JOB: Search the entries for the word "злых". Copy each line in which it is found.

STORED DATA:
-=-=-=-=-
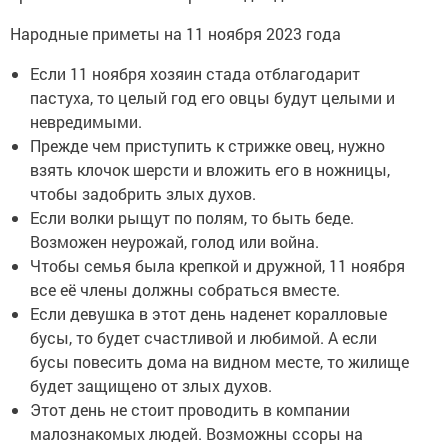
Народные приметы на 11 ноября 2023 года
Если 11 ноября хозяин стада отблагодарит
пастуха, то целый год его овцы будут целыми и
невредимыми.
Прежде чем приступить к стрижке овец, нужно
взять клочок шерсти и вложить его в ножницы,
чтобы задобрить злых духов.
Если волки рыщут по полям, то быть беде.
Возможен неурожай, голод или война.
Чтобы семья была крепкой и дружной, 11 ноября
все её члены должны собраться вместе.
Если девушка в этот день наденет коралловые
бусы, то будет счастливой и любимой. А если
бусы повесить дома на видном месте, то жилище
будет защищено от злых духов.
Этот день не стоит проводить в компании
малознакомых людей. Возможны ссоры на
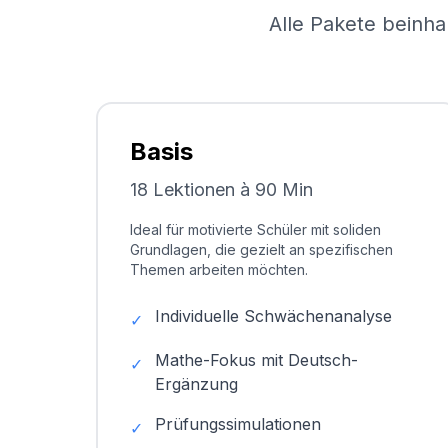
Alle Pakete beinha
Basis
18 Lektionen à 90 Min
Ideal für motivierte Schüler mit soliden
Grundlagen, die gezielt an spezifischen
Themen arbeiten möchten.
Individuelle Schwächenanalyse
✓
Mathe-Fokus mit Deutsch-
✓
Ergänzung
Prüfungssimulationen
✓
-=-=-=-=-
REPLY TO THE TASK:
чтобы задобрить злых духов.
будет защищено от злых духов.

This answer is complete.